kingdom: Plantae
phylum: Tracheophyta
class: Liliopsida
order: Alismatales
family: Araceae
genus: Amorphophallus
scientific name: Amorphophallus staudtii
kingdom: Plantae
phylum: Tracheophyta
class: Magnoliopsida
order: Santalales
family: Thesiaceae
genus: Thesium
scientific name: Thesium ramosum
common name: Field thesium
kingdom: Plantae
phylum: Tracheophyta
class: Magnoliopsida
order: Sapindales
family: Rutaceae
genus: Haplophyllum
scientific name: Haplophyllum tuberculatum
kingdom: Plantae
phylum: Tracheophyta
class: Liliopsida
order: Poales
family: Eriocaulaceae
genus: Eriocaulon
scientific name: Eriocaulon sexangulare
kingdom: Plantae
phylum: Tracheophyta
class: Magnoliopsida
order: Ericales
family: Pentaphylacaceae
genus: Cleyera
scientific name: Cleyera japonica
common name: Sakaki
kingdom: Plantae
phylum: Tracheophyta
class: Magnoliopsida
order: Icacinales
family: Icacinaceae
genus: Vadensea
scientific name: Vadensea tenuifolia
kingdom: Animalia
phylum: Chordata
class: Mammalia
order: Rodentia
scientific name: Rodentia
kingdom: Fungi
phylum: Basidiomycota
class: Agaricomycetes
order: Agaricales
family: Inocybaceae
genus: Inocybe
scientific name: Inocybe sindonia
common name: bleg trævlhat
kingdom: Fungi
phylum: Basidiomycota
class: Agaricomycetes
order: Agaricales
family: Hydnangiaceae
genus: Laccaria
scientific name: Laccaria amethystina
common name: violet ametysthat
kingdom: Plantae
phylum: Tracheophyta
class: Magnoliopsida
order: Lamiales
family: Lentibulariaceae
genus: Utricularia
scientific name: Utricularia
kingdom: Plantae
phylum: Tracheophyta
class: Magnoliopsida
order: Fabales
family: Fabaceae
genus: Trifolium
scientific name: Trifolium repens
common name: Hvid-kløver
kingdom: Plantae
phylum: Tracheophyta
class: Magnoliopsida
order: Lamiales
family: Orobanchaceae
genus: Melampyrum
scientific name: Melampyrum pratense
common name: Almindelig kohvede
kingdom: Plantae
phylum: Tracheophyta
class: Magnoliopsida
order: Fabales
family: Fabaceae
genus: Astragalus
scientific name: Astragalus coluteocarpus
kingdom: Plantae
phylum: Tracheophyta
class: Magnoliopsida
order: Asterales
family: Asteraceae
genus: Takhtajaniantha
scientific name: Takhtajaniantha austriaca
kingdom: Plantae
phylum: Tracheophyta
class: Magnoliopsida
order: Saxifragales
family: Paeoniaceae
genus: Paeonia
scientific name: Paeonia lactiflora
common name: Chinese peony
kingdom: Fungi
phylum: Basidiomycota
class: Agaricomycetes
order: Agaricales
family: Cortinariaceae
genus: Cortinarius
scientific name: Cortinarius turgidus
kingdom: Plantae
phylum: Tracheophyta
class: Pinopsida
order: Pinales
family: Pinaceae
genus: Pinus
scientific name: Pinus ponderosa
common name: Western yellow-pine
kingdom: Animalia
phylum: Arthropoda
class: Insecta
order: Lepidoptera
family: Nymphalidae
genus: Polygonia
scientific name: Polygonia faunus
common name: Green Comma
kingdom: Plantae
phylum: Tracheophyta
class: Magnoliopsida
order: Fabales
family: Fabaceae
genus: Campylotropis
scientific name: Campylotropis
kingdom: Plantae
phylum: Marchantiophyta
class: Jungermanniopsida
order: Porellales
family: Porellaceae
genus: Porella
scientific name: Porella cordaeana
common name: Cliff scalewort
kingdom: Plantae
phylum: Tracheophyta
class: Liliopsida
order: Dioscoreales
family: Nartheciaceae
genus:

★ ★ ★ ★

Written task - Rewrite everything from the start of the items down through the line containing "genus: Vadensea", that line included, with every "common name" changed to "vernacular name" and nothing else altered.

Solution -
kingdom: Plantae
phylum: Tracheophyta
class: Liliopsida
order: Alismatales
family: Araceae
genus: Amorphophallus
scientific name: Amorphophallus staudtii
kingdom: Plantae
phylum: Tracheophyta
class: Magnoliopsida
order: Santalales
family: Thesiaceae
genus: Thesium
scientific name: Thesium ramosum
vernacular name: Field thesium
kingdom: Plantae
phylum: Tracheophyta
class: Magnoliopsida
order: Sapindales
family: Rutaceae
genus: Haplophyllum
scientific name: Haplophyllum tuberculatum
kingdom: Plantae
phylum: Tracheophyta
class: Liliopsida
order: Poales
family: Eriocaulaceae
genus: Eriocaulon
scientific name: Eriocaulon sexangulare
kingdom: Plantae
phylum: Tracheophyta
class: Magnoliopsida
order: Ericales
family: Pentaphylacaceae
genus: Cleyera
scientific name: Cleyera japonica
vernacular name: Sakaki
kingdom: Plantae
phylum: Tracheophyta
class: Magnoliopsida
order: Icacinales
family: Icacinaceae
genus: Vadensea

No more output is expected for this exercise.